5 million women who have lost or left their jobs as opposed to 4 million men, that's an additional million. First off, the numbers have to be known. But they can only be known if they're told. And after that, now there has to be action. It's not enough to just talk about it, but what are we going to do about it? And I think the biggest point we have to make in society is going from hearing, from understanding, which I just spoke of, to now, what can we do about it? Enough complaining about problems, let's put our energy toward solutions.
JIMMY ETHEREDGE: Yeah, I mean, I totally agree. The problem is well documented. We need to move from optics to outcomes. And if I borrow-- you know, we had Cynt on here, CEO of Dallas Mavericks. And one of the things that she shared was her view is, diversity is about being asked to the dance. Inclusion is about being asked to dance. And I think that's the key thing for corporations today is not just the representation numbers, it's how are you really changing your leadership ranks and developing people to grow their careers.

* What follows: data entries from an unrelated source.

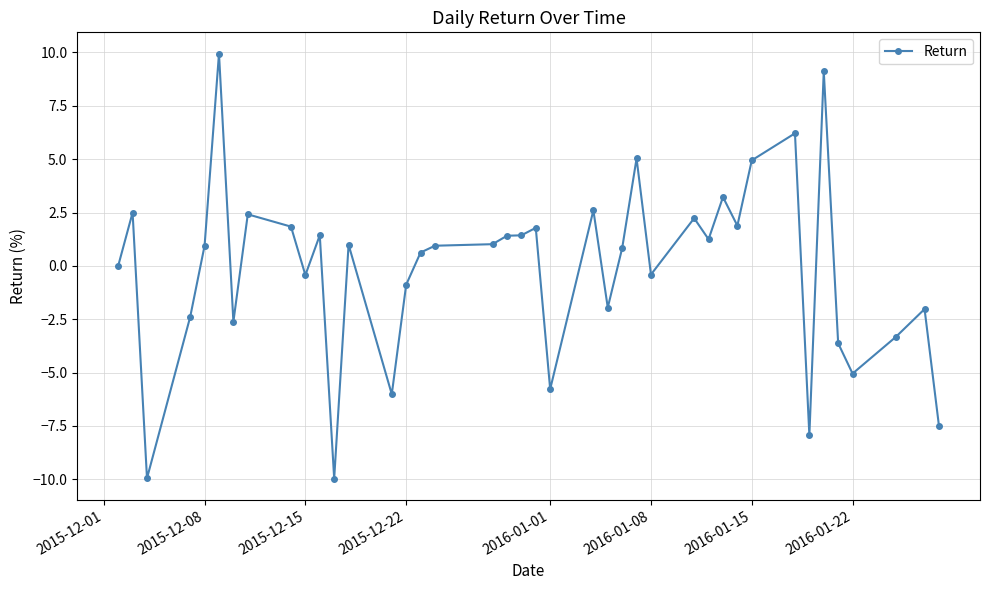

What is the maximum value shown in the chart?

9.9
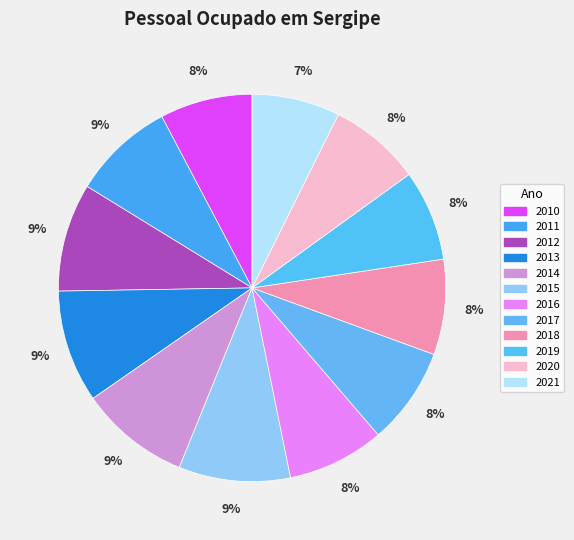

Is there a majority slice in this chart?

No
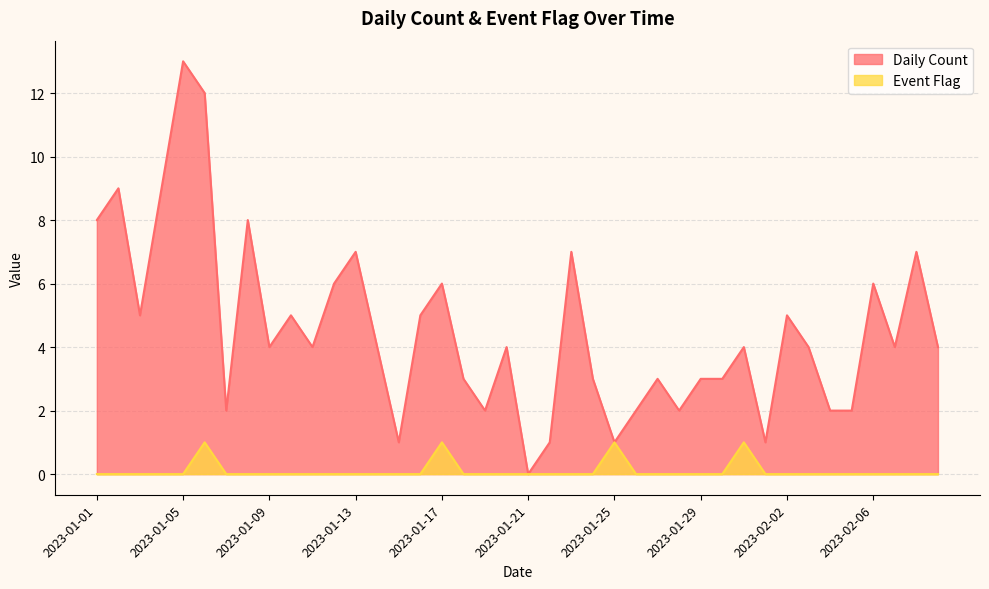

True or false: Daily Count and Event Flag cross at least once.

False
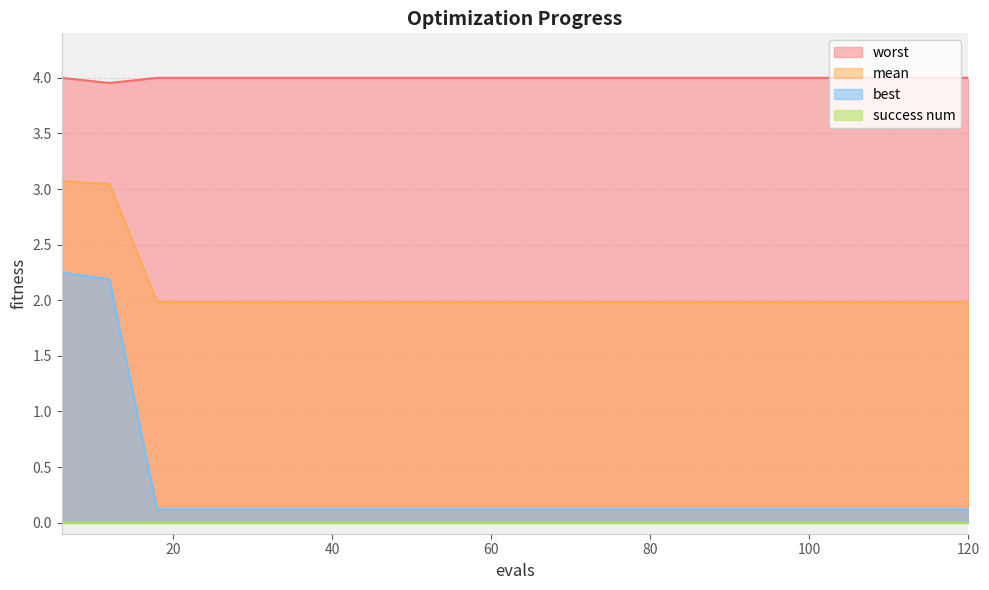

How many interior local valleys does the worst series have?

1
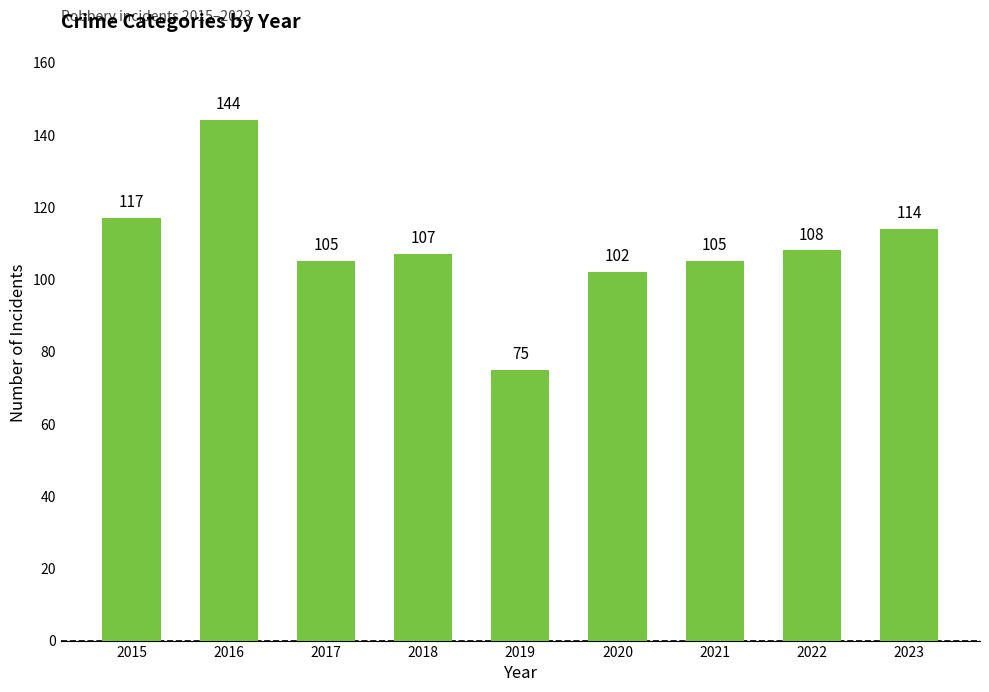

Reading left to right, extract all data points from this chart.

2015=117	2016=144	2017=105	2018=107	2019=75	2020=102	2021=105	2022=108	2023=114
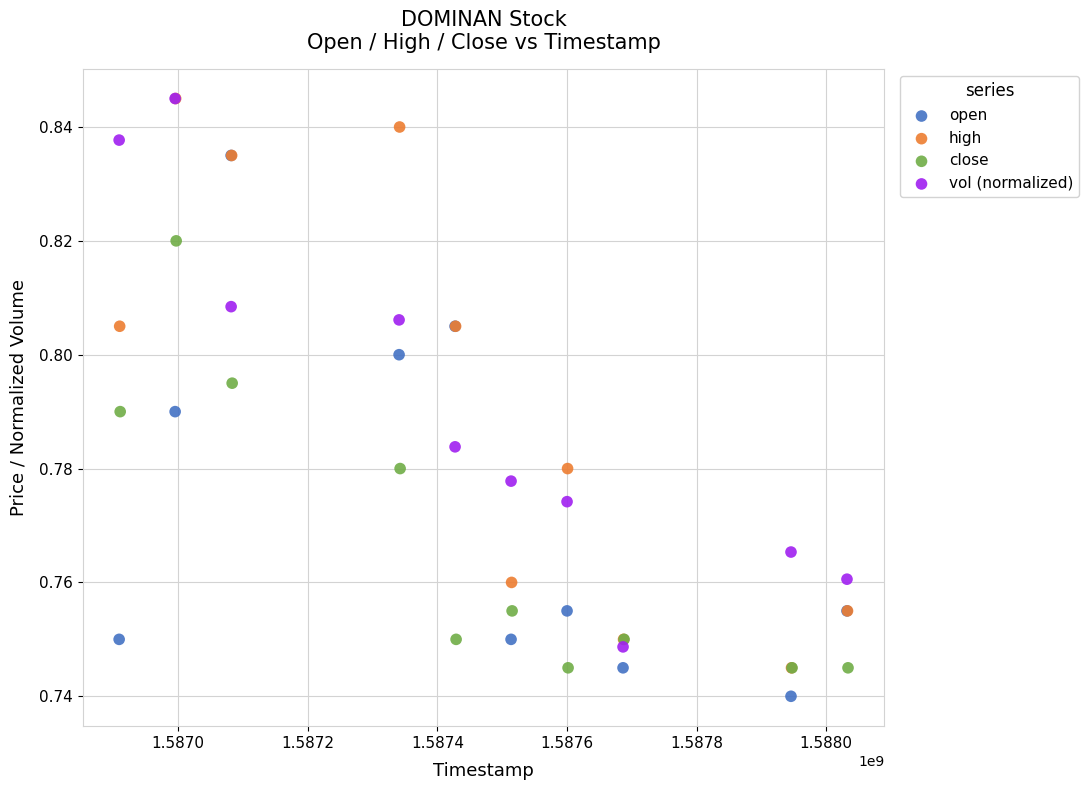

Which series reaches the minimum Y coordinate?

open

ANDY SERWER: All right, we're going to have to let you guys go. Before I do that though, can you flash a little of that, like UT stuff going on here Emmanuel.
EMMANUEL ACHO: I'm always representing the alma mater.
ANDY SERWER: For you Longhorns out there.
EMMANUEL ACHO: At all times.
ANDY SERWER: Do we have any Georgia Tech linings here?
JIMMY ETHEREDGE: I do not.
EMMANUEL ACHO: Wrong suit, Jimmy. Wrong suit. Always wear the Georgia Tech one
ANDY SERWER: It is an opportunity missed. Emmanuel Acho, Jimmy Etheredge, thank you so much for joining us today.
JIMMY ETHEREDGE: Thank you Andy, appreciate it.